Segment Start: SUPPLIED ENTRIES

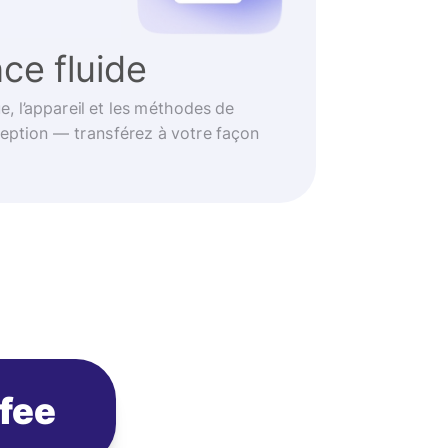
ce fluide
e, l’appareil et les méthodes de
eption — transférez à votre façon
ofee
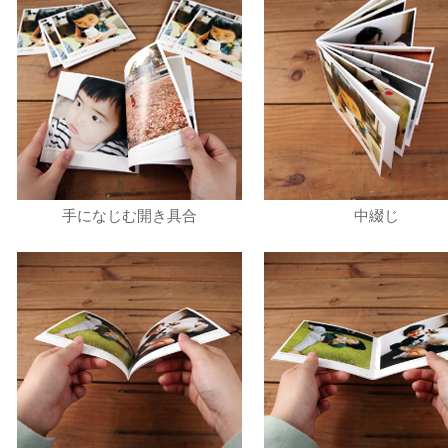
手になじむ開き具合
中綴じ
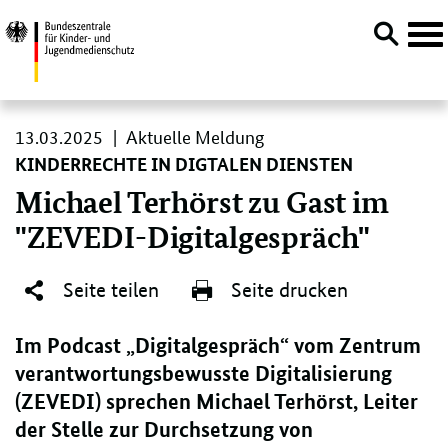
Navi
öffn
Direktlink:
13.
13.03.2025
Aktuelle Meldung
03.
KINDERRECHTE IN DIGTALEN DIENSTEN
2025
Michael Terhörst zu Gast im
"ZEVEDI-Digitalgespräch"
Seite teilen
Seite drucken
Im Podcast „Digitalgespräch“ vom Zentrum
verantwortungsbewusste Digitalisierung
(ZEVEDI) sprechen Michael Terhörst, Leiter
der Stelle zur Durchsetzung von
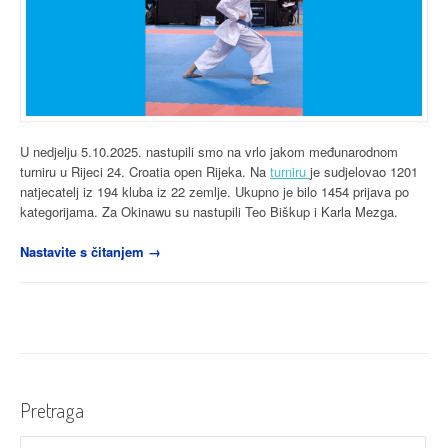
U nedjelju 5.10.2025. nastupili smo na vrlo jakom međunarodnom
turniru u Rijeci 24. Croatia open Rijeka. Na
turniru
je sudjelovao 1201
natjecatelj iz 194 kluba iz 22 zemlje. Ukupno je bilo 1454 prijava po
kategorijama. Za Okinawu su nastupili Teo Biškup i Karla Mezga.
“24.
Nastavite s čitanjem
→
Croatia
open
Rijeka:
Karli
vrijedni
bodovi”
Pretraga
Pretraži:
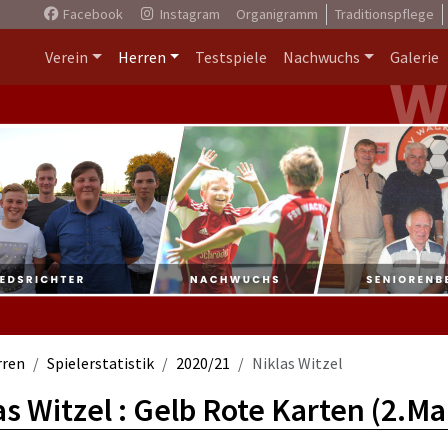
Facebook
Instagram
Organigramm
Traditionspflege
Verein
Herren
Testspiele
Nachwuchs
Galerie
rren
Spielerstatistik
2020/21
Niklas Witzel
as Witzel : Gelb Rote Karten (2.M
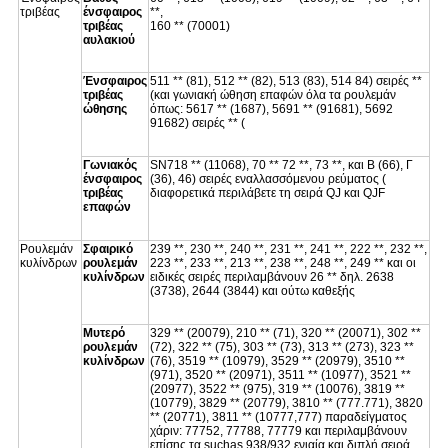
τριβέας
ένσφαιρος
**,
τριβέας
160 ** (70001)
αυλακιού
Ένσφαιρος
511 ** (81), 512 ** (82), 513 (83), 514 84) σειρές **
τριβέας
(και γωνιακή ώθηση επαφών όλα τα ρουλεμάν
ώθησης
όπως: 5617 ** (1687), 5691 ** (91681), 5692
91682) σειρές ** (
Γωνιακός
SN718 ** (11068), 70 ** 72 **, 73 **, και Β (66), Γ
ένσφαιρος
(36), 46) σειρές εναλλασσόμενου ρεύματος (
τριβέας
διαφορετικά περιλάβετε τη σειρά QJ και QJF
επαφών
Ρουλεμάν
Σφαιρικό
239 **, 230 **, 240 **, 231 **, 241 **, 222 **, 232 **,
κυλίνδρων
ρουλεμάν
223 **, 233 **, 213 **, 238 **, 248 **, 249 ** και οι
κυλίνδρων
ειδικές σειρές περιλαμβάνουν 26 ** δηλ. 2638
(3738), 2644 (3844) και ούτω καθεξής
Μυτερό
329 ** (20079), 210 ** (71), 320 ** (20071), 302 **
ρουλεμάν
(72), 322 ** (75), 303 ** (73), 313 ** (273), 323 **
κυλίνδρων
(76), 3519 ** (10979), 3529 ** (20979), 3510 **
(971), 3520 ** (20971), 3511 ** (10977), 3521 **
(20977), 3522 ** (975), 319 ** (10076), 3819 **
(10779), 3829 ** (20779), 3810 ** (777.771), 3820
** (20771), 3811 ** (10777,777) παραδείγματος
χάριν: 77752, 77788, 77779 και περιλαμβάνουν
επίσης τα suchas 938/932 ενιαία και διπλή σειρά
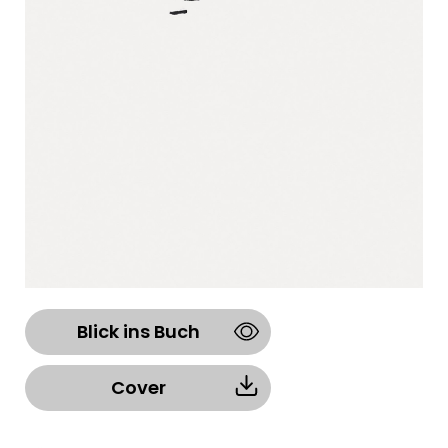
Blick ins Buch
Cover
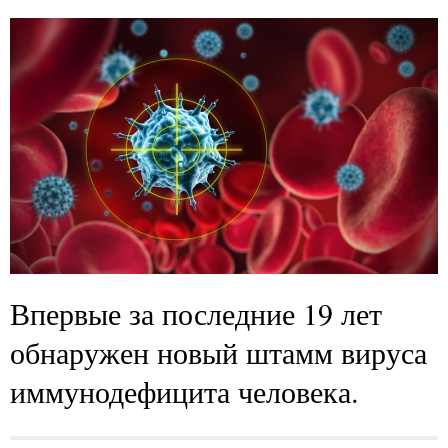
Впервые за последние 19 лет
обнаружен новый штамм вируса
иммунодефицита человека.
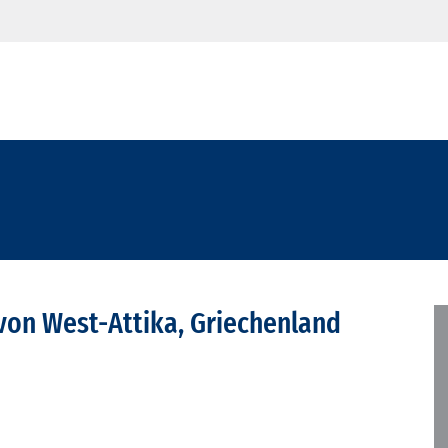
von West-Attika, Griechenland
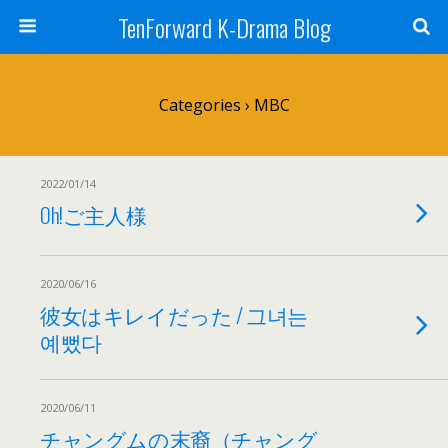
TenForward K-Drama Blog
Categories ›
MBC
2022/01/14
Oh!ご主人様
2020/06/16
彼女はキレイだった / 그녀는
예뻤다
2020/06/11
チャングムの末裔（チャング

Segment End: SUPPLIED ENTRIES

TASK TO CARRY OUT
Please render the text lines from all the rows above as a single numbered list, leaving out blank lines and the pictures themselves.

RESULT FOR THIS TASK
1. ce fluide
2. e, l’appareil et les méthodes de
3. eption — transférez à votre façon
4. ofee
5. 手になじむ開き具合
6. 中綴じ
7. Navi
8. öffn
9. Direktlink:
10. 13.
11. 13.03.2025
12. Aktuelle Meldung
13. 03.
14. KINDERRECHTE IN DIGTALEN DIENSTEN
15. 2025
16. Michael Terhörst zu Gast im
17. "ZEVEDI-Digitalgespräch"
18. Seite teilen
19. Seite drucken
20. Im Podcast „Digitalgespräch“ vom Zentrum
21. verantwortungsbewusste Digitalisierung
22. (ZEVEDI) sprechen Michael Terhörst, Leiter
23. der Stelle zur Durchsetzung von
24. U nedjelju 5.10.2025. nastupili smo na vrlo jakom međunarodnom
25. turniru u Rijeci 24. Croatia open Rijeka. Na
26. turniru
27. je sudjelovao 1201
28. natjecatelj iz 194 kluba iz 22 zemlje. Ukupno je bilo 1454 prijava po
29. kategorijama. Za Okinawu su nastupili Teo Biškup i Karla Mezga.
30. “24.
31. Nastavite s čitanjem
32. →
33. Croatia
34. open
35. Rijeka:
36. Karli
37. vrijedni
38. bodovi”
39. Pretraga
40. Pretraži:
41. Facebook
42. Instagram
43. Organigramm
44. Traditionspflege
45. Verein
46. Herren
47. Testspiele
48. Nachwuchs
49. Galerie
50. rren
51. Spielerstatistik
52. 2020/21
53. Niklas Witzel
54. as Witzel : Gelb Rote Karten (2.M
55. τριβέας
56. ένσφαιρος
57. **,
58. τριβέας
59. 160 ** (70001)
60. αυλακιού
61. Ένσφαιρος
62. 511 ** (81), 512 ** (82), 513 (83), 514 84) σειρές **
63. τριβέας
64. (και γωνιακή ώθηση επαφών όλα τα ρουλεμάν
65. ώθησης
66. όπως: 5617 ** (1687), 5691 ** (91681), 5692
67. 91682) σειρές ** (
68. Γωνιακός
69. SN718 ** (11068), 70 ** 72 **, 73 **, και Β (66), Γ
70. ένσφαιρος
71. (36), 46) σειρές εναλλασσόμενου ρεύματος (
72. τριβέας
73. διαφορετικά περιλάβετε τη σειρά QJ και QJF
74. επαφών
75. Ρουλεμάν
76. Σφαιρικό
77. 239 **, 230 **, 240 **, 231 **, 241 **, 222 **, 232 **,
78. κυλίνδρων
79. ρουλεμάν
80. 223 **, 233 **, 213 **, 238 **, 248 **, 249 ** και οι
81. κυλίνδρων
82. ειδικές σειρές περιλαμβάνουν 26 ** δηλ. 2638
83. (3738), 2644 (3844) και ούτω καθεξής
84. Μυτερό
85. 329 ** (20079), 210 ** (71), 320 ** (20071), 302 **
86. ρουλεμάν
87. (72), 322 ** (75), 303 ** (73), 313 ** (273), 323 **
88. κυλίνδρων
89. (76), 3519 ** (10979), 3529 ** (20979), 3510 **
90. (971), 3520 ** (20971), 3511 ** (10977), 3521 **
91. (20977), 3522 ** (975), 319 ** (10076), 3819 **
92. (10779), 3829 ** (20779), 3810 ** (777.771), 3820
93. ** (20771), 3811 ** (10777,777) παραδείγματος
94. χάριν: 77752, 77788, 77779 και περιλαμβάνουν
95. επίσης τα suchas 938/932 ενιαία και διπλή σειρά
96. Blick ins Buch
97. Cover
98. Впервые за последние 19 лет
99. обнаружен новый штамм вируса
100. иммунодефицита человека.
101. von West-Attika, Griechenland
102. TenForward K-Drama Blog
103. Categories ›
104. MBC
105. 2022/01/14
106. Oh!ご主人様
107. 2020/06/16
108. 彼女はキレイだった / 그녀는
109. 예뻤다
110. 2020/06/11
111. チャングムの末裔（チャング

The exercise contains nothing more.